======== READING PASSAGE ========

In recent days, these protests had turned violent. Two were reportedly killed and over a hundred injured between both protesters and security forces.

Iran-linked groups have brigades within the government-salaried PMU, formed in 2014 to fight IS. Many are seen as more beholden to Iran’s Islamic Revolutionary Guard Corps (IRGC) and the “muqawama” (“resistance”) led by Iraq’s eastern neighbor than to the Iraqi government. They have openly defied government orders multiple times and previously threatened Kadhimi.

The prime minister is also the head of the armed forces in the country.

After being sworn into office in May 2020 after several months of a government void following the resignation of the previous government in late 2019 due to massive protests across central and southern Iraq, Kadhimi had pledged to bring armed groups under state control.

Kadhimi has often referred to unnamed “outlawed groups” behind attacks on Baghdad’s heavily fortified Green Zone, where his home and those of many other politicians as well as government offices are located, as well as on Iraqi military bases hosting international forces and convoys carrying supplies for them. The arrests of members of groups usually held to be “untouchable” have occurred during his year and a half in office.

======== EXTRACTED ENTRIES ========

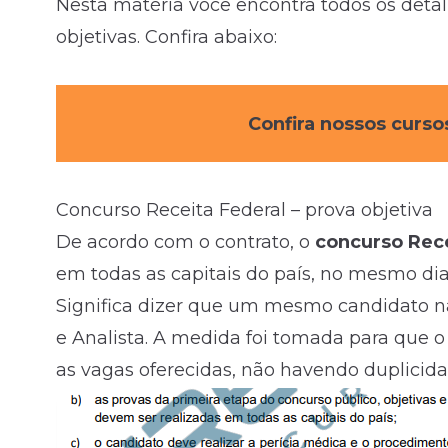
Nesta matéria você encontra todos os detal
objetivas. Confira abaixo:
Confira nossos curso
Concurso Receita Federal – prova objetiva
De acordo com o contrato, o
concurso Rece
em todas as capitais do país, no mesmo dia 
Significa dizer que um mesmo candidato nã
e Analista. A medida foi tomada para que 
as vagas oferecidas, não havendo duplicid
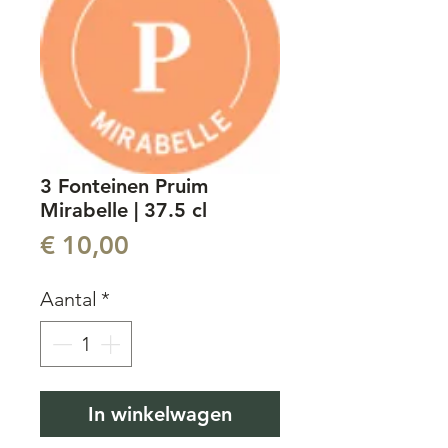
3 Fonteinen Pruim
Mirabelle | 37.5 cl
Prijs
€ 10,00
Aantal
*
In winkelwagen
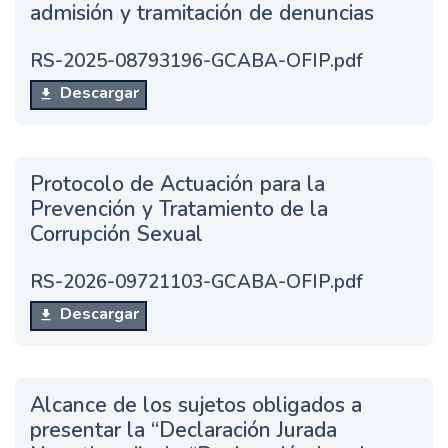
admisión y tramitación de denuncias
RS-2025-08793196-GCABA-OFIP.pdf
Descargar
Protocolo de Actuación para la
Prevención y Tratamiento de la
Corrupción Sexual
RS-2026-09721103-GCABA-OFIP.pdf
Descargar
Alcance de los sujetos obligados a
presentar la “Declaración Jurada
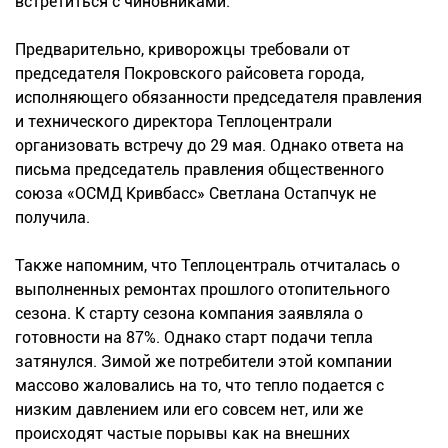
встретиться с чиновниками.
Предварительно, криворожцы требовали от
председателя Покровского райсовета города,
исполняющего обязанности председателя правления
и технического директора Теплоцентрали
организовать встречу до 29 мая. Однако ответа на
письма председатель правления общественного
союза «ОСМД Кривбасс» Светлана Остапчук не
получила.
Также напомним, что Теплоцентраль отчиталась о
выполненных ремонтах прошлого отопительного
сезона. К старту сезона компания заявляла о
готовности на 87%. Однако старт подачи тепла
затянулся. Зимой же потребители этой компании
массово жаловались на то, что тепло подается с
низким давлением или его совсем нет, или же
происходят частые порывы как на внешних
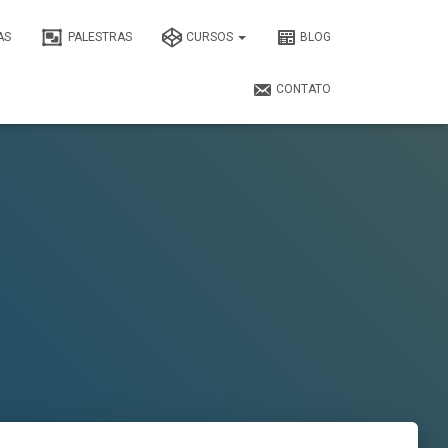
AS
PALESTRAS
CURSOS
BLOG
CONTATO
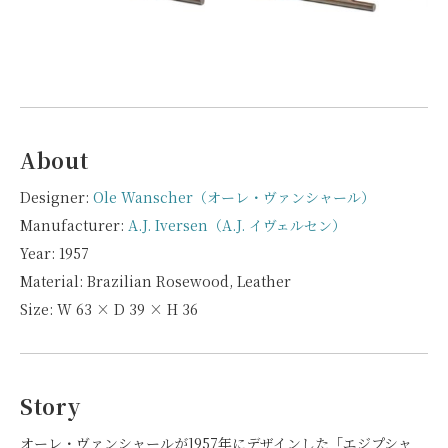
About
Designer:
Ole Wanscher（オーレ・ヴァンシャール）
Manufacturer:
A.J. Iversen（A.J. イヴェルセン）
Year: 1957
Material: Brazilian Rosewood, Leather
Size: W 63 × D 39 × H 36
Story
オーレ・ヴァンシャールが1957年にデザインした「エジプシャ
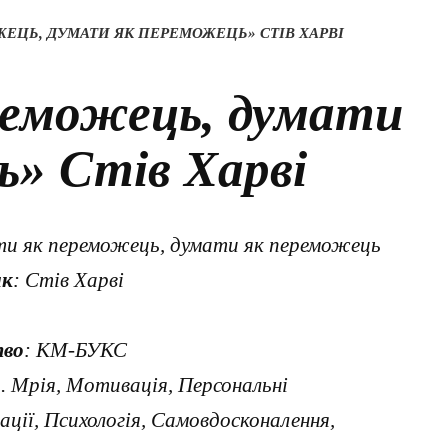
ЖЕЦЬ, ДУМАТИ ЯК ПЕРЕМОЖЕЦЬ» СТІВ ХАРВІ
реможець, думати
ь» Стів Харві
яти як переможець, думати як переможець
ик
: Стів Харві
тво
: КМ-БУКС
ь. Мрія, Мотивація, Персональні
ції, Психологія, Самовдосконалення,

========

- **WHAT YOU NEED TO DO**:
(a) According to the passage about Iraq's armed groups, in what year was the PMU formed?
(b) Rewrite the passage about Iraq's armed groups from "In recent days, these" up to and including "in the country.", swapping "brigades" for "units".

- **RESPONSE LIST**:
(a) 2014

(b)
In recent days, these protests had turned violent. Two were reportedly killed and over a hundred injured between both protesters and security forces.

Iran-linked groups have units within the government-salaried PMU, formed in 2014 to fight IS. Many are seen as more beholden to Iran’s Islamic Revolutionary Guard Corps (IRGC) and the “muqawama” (“resistance”) led by Iraq’s eastern neighbor than to the Iraqi government. They have openly defied government orders multiple times and previously threatened Kadhimi.

The prime minister is also the head of the armed forces in the country.